People photos with keypoints
********************
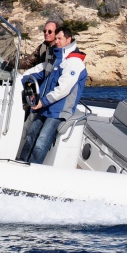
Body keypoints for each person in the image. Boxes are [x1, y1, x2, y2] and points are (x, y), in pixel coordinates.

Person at [18, 26, 88, 164]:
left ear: (69, 39)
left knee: (41, 141)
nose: (56, 41)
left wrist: (42, 102)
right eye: (56, 38)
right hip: (45, 106)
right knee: (31, 136)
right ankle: (21, 162)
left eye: (59, 38)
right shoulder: (58, 57)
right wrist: (20, 79)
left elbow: (63, 89)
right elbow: (42, 72)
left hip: (58, 111)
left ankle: (34, 169)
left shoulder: (74, 62)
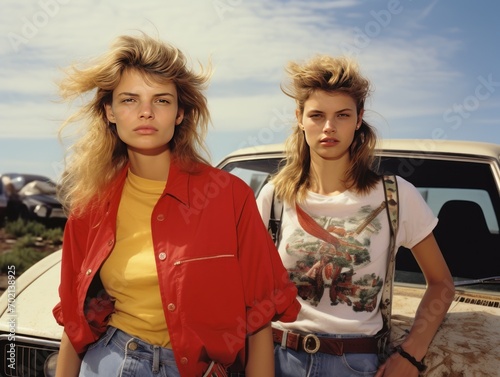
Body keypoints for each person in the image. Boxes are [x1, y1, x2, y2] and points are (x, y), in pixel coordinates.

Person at [52, 33, 300, 377]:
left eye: (162, 101)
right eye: (129, 99)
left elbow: (259, 312)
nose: (146, 112)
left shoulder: (230, 196)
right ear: (109, 112)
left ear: (180, 113)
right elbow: (75, 321)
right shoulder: (90, 207)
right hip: (112, 361)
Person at [256, 55, 455, 377]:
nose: (329, 127)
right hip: (279, 358)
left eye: (342, 115)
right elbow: (249, 288)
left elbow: (442, 284)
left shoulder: (396, 195)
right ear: (300, 118)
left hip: (355, 363)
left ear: (359, 118)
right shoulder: (275, 196)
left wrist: (411, 354)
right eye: (317, 115)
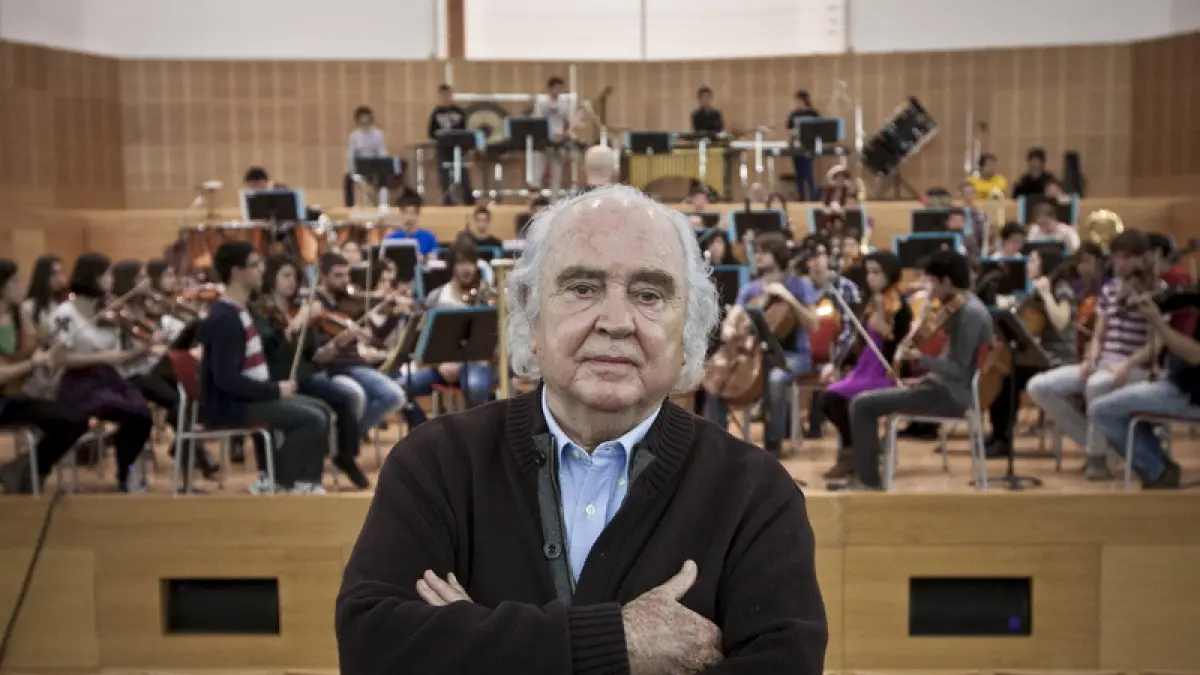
********************
* [What to do]: Reproduce each record from above exactly; pictures do not belong in the copy.

* [Expected answer]:
Body keypoints for each person in the image. Boxes are [x1, y1, x2, y2] and points are (x, y), in pixel coordinates.

Person at [18, 26, 88, 164]:
left ear: (69, 39)
left knee: (41, 141)
nose: (56, 41)
left wrist: (42, 102)
right eye: (56, 38)
right hip: (45, 106)
right knee: (31, 136)
right ankle: (21, 162)
left eye: (59, 38)
right shoulder: (58, 57)
right wrist: (20, 79)
left elbow: (63, 89)
right elbow: (42, 72)
left hip: (58, 111)
left ankle: (34, 169)
left shoulder: (74, 62)
Body keypoints for each person in the image. Boxes are [x1, y1, x2, y2] and points are (x, y), in pixel coordinates.

Person at [52, 33, 300, 377]:
left eye: (162, 101)
right eye: (129, 99)
left elbow: (259, 312)
nose: (146, 112)
left shoulder: (230, 196)
right ear: (109, 112)
left ear: (180, 113)
right elbow: (75, 321)
right shoulder: (90, 207)
right hip: (112, 361)
Person at [256, 55, 455, 377]:
nose: (329, 127)
right hip: (279, 358)
left eye: (342, 115)
right elbow: (249, 288)
left elbow: (442, 284)
left shoulder: (396, 195)
right ear: (300, 118)
left hip: (355, 363)
left ear: (359, 118)
right shoulder: (275, 196)
left wrist: (411, 354)
right eye: (317, 115)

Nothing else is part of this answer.